A Fasting Mimicking Diet is a 5-day very low protein diet created by Dr. Valter Longo. It has longevity benefits. The reason I wanted to donate blood just after the 5-day fast was that I knew that due to being in a low-calorie mode for 5-days that many of the toxins liberated from fat cells would be in the bloodstream. Donating that pint is just another detox pathway.
That was the plan. But I made an error that may not apply to you.
In order to donate blood, you need to meet a certain iron level. That level will likely vary from region to region. In Seattle, they increased the requirements in 2017. Since then, I have been turned away a few times for just missing the lower boundary of iron of what they accept.
I want to pause here and explain this to the idiots that interpret me being turned away as proof that my diet leads to iron deficiency. My iron levels are in the healthy range. In fact, I’d go further and say they are probably optimal. The blood bank changed their policy to protect the health of the donor. They were concerned that after donating, the donor’s iron level would drop too much for the weeks post-donation.
Anyway, I learned online how fasting can lower iron levels. Since I was already on the lower boundary, I knew if I fasted before donating that I’d likely be turned away. So, I donated on July 9th and started my fast on July 18th.
I got my 4-gallon pin for Washington in 2017. I expect to get my 5-gallon pin in 2019.
Possibly Wrong About the Potato Version of the FMD
In March, I put together this post The Potato Diet Version of the Fasting Mimicking Diet. The short version is that I felt Dr. Longo did not convincingly explain why one would need to restrict healthy carbohydrates during the 5-day fast provided that protein was kept very low. So, I constructed a potato diet version.
In a follow-up interview on Found My Fitness, they talked about a relationship between insulin and IGF-1. It was beyond my understanding, but the lesson I took away was that potatoes might interfere with the benefits of an FMD by affecting IGF-1.
I still suspect that just getting the protein super low is the secret sauce, but if I am going to go through the effort of such a strict diet for 5-days, I can at least play by the rules. Even if I don’t understand them fully.
Prepping For Cold – Even in the Summer
My initial plan for this fast was to go 5 days with zero calories. The reason was I figured there are benefits of applying different fasting strategies and that following the most strict version of zero calories would make the most sense in the summer.
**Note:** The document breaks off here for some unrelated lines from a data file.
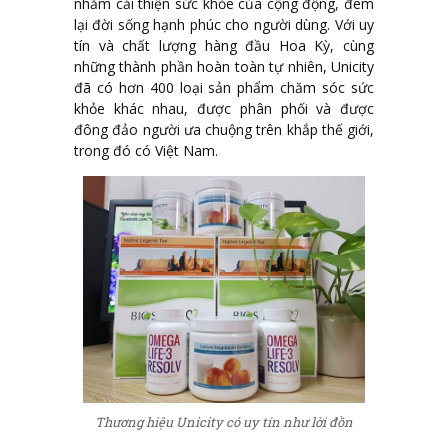
nhằm cải thiện sức khỏe của cộng động, đem
lại đời sống hạnh phúc cho người dùng. Với uy
tín và chất lượng hàng đầu Hoa Kỳ, cùng
những thành phần hoàn toàn tự nhiên, Unicity
đã có hơn 400 loại sản phẩm chăm sóc sức
khỏe khác nhau, được phân phối và được
đông đảo người ưa chuộng trên khắp thế giới,
trong đó có Việt Nam.
Thương hiệu Unicity có uy tín như lời đồn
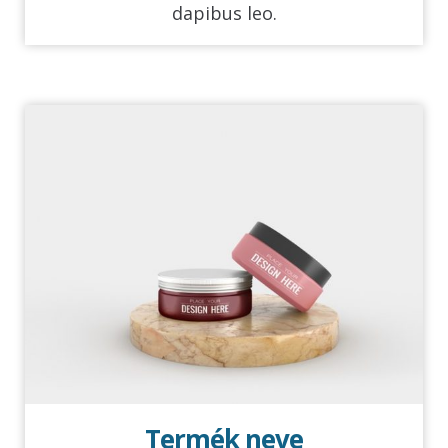
dapibus leo.
Termék neve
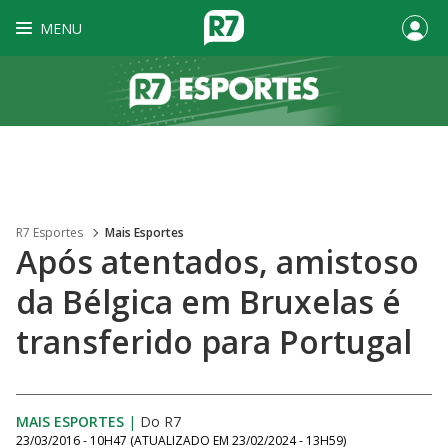
MENU
R7 Esportes
Mais Esportes
Após atentados, amistoso
da Bélgica em Bruxelas é
transferido para Portugal
MAIS ESPORTES
|
Do R7
23/03/2016 - 10H47
(ATUALIZADO EM
23/02/2024 - 13H59
)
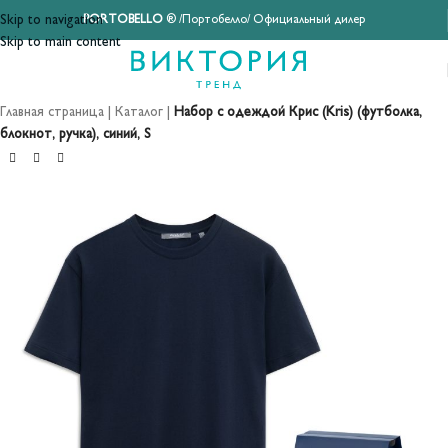
Skip to navigation
PORTOBELLO
® /Портобелло/ Официальный дилер
Skip to main content
Главная страница
|
Каталог
|
Набор с одеждой Крис (Kris) (футболка,
блокнот, ручка), синий, S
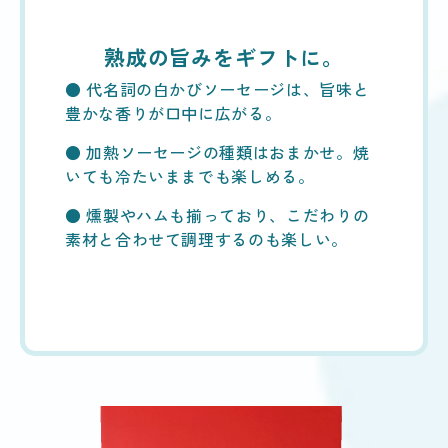
熟成の旨みをギフトに。
● 代名詞の白かびソーセージは、旨味と
豊かな香りが口中に広がる。
● 加熱ソーセージの種類はおまかせ。焼
いても冷たいままでも楽しめる。
● 燻製やハムも揃っており、こだわりの
素材と合わせて調理するのも楽しい。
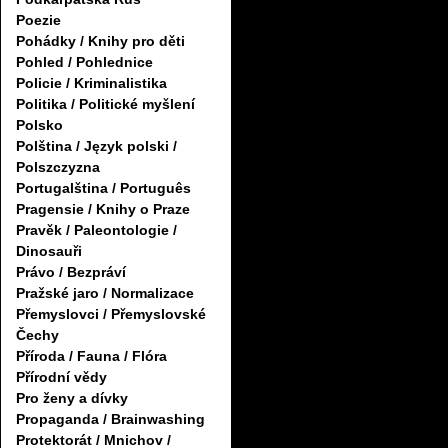
Poezie
Pohádky / Knihy pro děti
Pohled / Pohlednice
Policie / Kriminalistika
Politika / Politické myšlení
Polsko
Polština / Język polski /
Polszczyzna
Portugalština / Português
Pragensie / Knihy o Praze
Pravěk / Paleontologie /
Dinosauři
Právo / Bezpráví
Pražské jaro / Normalizace
Přemyslovci / Přemyslovské
Čechy
Příroda / Fauna / Flóra
Přírodní vědy
Pro ženy a dívky
Propaganda / Brainwashing
Protektorát / Mnichov /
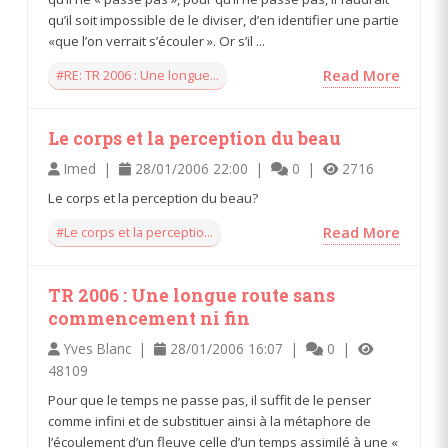
qu’il soit impossible de le diviser, d’en identifier une partie
«que l’on verrait s’écouler ». Or s’il ...
#RE: TR 2006 : Une longue...
Read More
Le corps et la perception du beau
Imed |
28/01/2006 22:00 |
0 |
2716
Le corps et la perception du beau?
#Le corps et la perceptio...
Read More
TR 2006 : Une longue route sans
commencement ni fin
Yves Blanc |
28/01/2006 16:07 |
0 |
48109
Pour que le temps ne passe pas, il suffit de le penser
comme infini et de substituer ainsi à la métaphore de
l’écoulement d’un fleuve celle d’un temps assimilé à une «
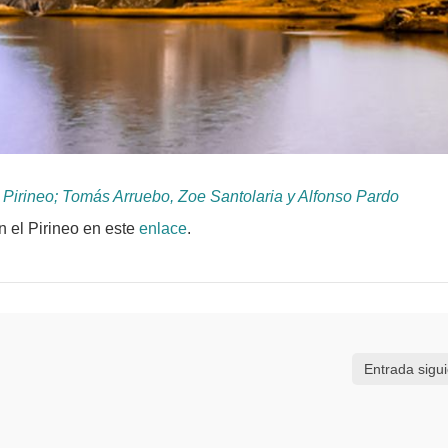
l Pirineo; Tomás Arruebo, Zoe Santolaria y Alfonso Pardo
 el Pirineo en este
enlace
.
Entrada sigu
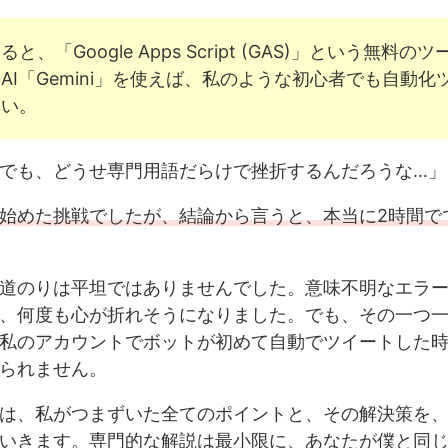
と、「Google Apps Script (GAS)」という無料の
AI「Gemini」を使えば、私のような初心者でも自動化
しい。
でも、どうせ専門用語だらけで挫折するんだろうな…」
始めた挑戦でしたが、結論から言うと、本当に2時間で
道のりは平坦ではありませんでした。意味不明なエラ
、何度も心が折れそうになりました。でも、その一つ
私のアカウントでボットが初めて自動でツイートした
られません。
は、私がつまずいた全てのポイントと、その解決策を
いきます。専門的な解説は最小限に、あなたが僕と同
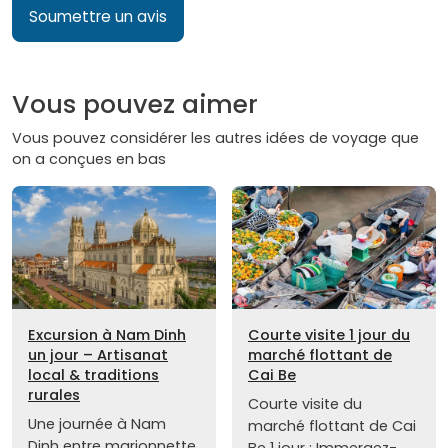
Soumettre un avis
Vous pouvez aimer
Vous pouvez considérer les autres idées de voyage que
on a conçues en bas
Excursion à Nam Dinh
Courte visite 1 jour du
un jour – Artisanat
marché flottant de
local & traditions
Cai Be
rurales
Courte visite du
Une journée à Nam
marché flottant de Cai
Dinh entre marionnette
Be 1 jour : Immergez-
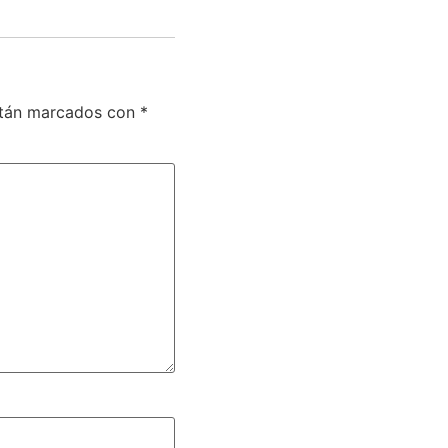
stán marcados con
*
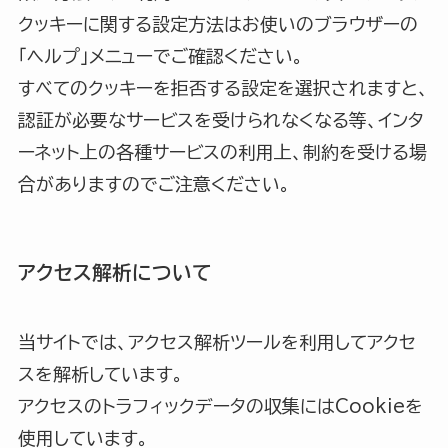
クッキーに関する設定方法はお使いのブラウザーの
「ヘルプ」メニューでご確認ください。
すべてのクッキーを拒否する設定を選択されますと、
認証が必要なサービスを受けられなくなる等、インタ
ーネット上の各種サービスの利用上、制約を受ける場
合がありますのでご注意ください。
アクセス解析について
当サイトでは、アクセス解析ツールを利用してアクセ
スを解析しています。
アクセスのトラフィックデータの収集にはCookieを
使用しています。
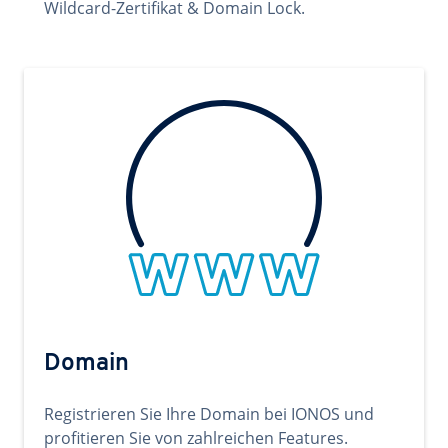
Wildcard-Zertifikat & Domain Lock.
Domain
Registrieren Sie Ihre Domain bei IONOS und
profitieren Sie von zahlreichen Features.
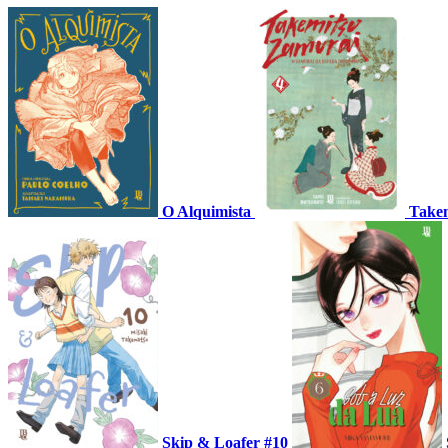
O Alquimista
Takem
Skip & Loafer #10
The reason is your body temperature drops. Being in a warm season would make it easier.
As day 3 was winding down, I started to feel colder and colder. It was sunny and 73 F in Seattle and yet my hands and feet were ice cold. By 6 PM, my right hand was turning yellow.
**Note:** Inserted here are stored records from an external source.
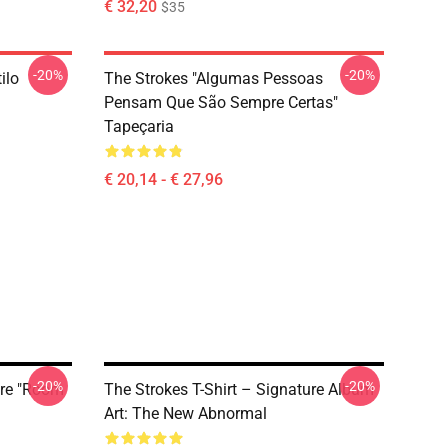
€ 32,20
$35
-20%
-20%
ilo
The Strokes "Algumas Pessoas
Pensam Que São Sempre Certas"
Tapeçaria
€ 20,14 - € 27,96
-20%
-20%
ure "Room
The Strokes T-Shirt – Signature Album
Art: The New Abnormal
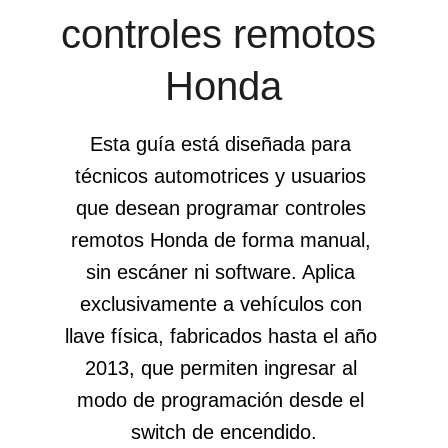
controles remotos 
Honda
Esta guía está diseñada para 
técnicos automotrices y usuarios 
que desean programar controles 
remotos Honda de forma manual, 
sin escáner ni software. Aplica 
exclusivamente a vehículos con 
llave física, fabricados hasta el año 
2013, que permiten ingresar al 
modo de programación desde el 
switch de encendido.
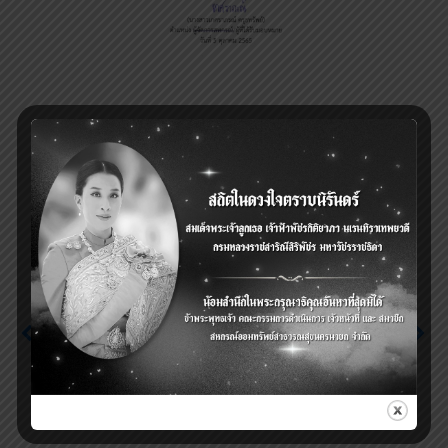
Previous
Next
รายการย่อแสดงสินทรัพย์
รายงานย่อแสดงสินทรัพย์
และหนี้สิน ณ วันที่ 31
และหนี้สิน ณ วันที่ 30
สิงหาคม 2565
พฤศจิกายน 2565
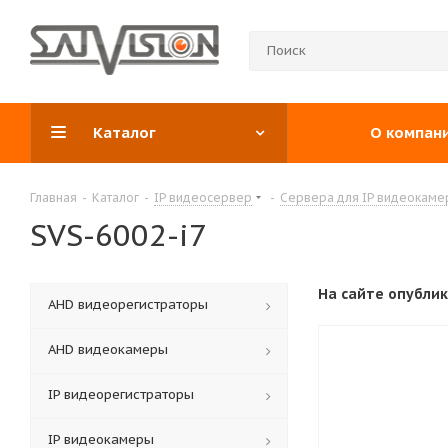
Каталог
О компан
Главная
-
Каталог
-
IP видеосервер
-
Сервера для IP видеокаме
SVS-6002-i7
На сайте опубли
АНD видеорегистраторы
AHD видеокамеры
IP видеорегистраторы
IP видеокамеры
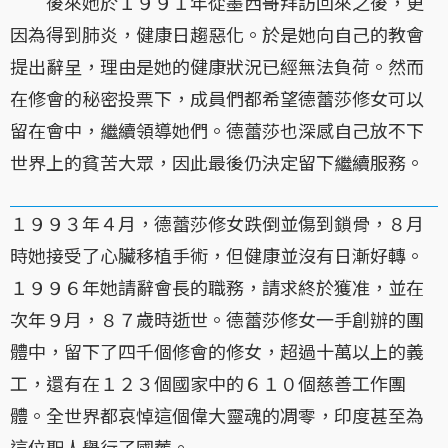
後來她於１９９１年從墨西哥拜訪回來之後，更
因為得到肺炎，健康日趨惡化。於是她向自己的教會
提出辭呈，理由是她的健康狀況已經無法負荷。然而
在修會的秘密投票下，成員們都希望德蕾莎修女可以
留在會中，繼續領導她們。德蕾莎也深感自己放不下
世界上的貧苦大眾，因此最後仍決定留下繼續服務。
１９９３年４月，德蕾莎修女跌倒並傷到鎖骨，８月
時她接受了心臟移植手術，但健康並沒有日漸好轉。
１９９６年她請辭會長的職務，請求終於獲准，並在
次年９月，８７歲時逝世。德蕾莎修女一手創辦的團
體中，留下了四千個修會的修女，超過十萬以上的義
工，還有在１２３個國家中的６１０個慈善工作團
體。全世界都哀悼這個偉大靈魂的凋零，印度甚至為
這位聖人舉行了國葬。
I knew I had to end the fast, as I did not adequately prepare for feeling cold. So I went to the store to get cabbage and avocados.
Fat Bomb Mistake
About an hour or two after eating a few avocados and a plate of steamed cabbage, I had to run to the bathroom. A quick search on a fasting forum taught me that eating a high-fat high-fiber meal after going 3 days without food was an error.
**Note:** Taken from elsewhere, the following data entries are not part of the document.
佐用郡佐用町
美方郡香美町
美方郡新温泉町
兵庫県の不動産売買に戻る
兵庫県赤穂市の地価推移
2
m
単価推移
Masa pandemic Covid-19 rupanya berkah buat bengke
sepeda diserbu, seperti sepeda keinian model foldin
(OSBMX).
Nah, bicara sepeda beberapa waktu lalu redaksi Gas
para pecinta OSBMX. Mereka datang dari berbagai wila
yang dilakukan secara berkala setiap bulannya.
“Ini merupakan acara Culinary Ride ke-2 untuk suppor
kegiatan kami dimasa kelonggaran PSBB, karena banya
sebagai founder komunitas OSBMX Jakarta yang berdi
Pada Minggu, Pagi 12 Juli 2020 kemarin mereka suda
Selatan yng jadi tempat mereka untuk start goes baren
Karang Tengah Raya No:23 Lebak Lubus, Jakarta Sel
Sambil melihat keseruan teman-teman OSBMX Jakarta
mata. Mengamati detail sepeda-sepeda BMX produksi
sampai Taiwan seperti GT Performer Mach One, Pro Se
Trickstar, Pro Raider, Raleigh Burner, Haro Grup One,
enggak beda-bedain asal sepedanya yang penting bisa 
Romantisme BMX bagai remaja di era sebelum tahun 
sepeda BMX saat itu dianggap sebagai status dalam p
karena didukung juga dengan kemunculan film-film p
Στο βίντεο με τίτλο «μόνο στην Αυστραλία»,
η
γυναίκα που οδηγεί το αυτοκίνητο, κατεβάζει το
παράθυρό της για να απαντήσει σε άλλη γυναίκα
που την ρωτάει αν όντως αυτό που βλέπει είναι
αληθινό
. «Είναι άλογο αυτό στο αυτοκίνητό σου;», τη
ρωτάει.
Before I do my 5th FMD, I will revisit the food choices in the Fasting Mimicking Diet book.
Calling it over on Day 4
About 10 am on Day 4, I called it quits on this fast. I was cold and felt awful. As for hunger, it wasn’t bad at all. A little on the evening of Day 1 and the morning of Day 2, but not bad after that.
Even though I didn’t get the full 5-days, I still feel this fast was successful, because I learned a few important lessons. The two big ones are to solve for heat regardless of the season and to not eat fat bombs after days of no calories.
I started the fast at 194 pounds. After a full day of refeeding, I am at 188. I expect to settle in at 191 or 192 by the end of the week.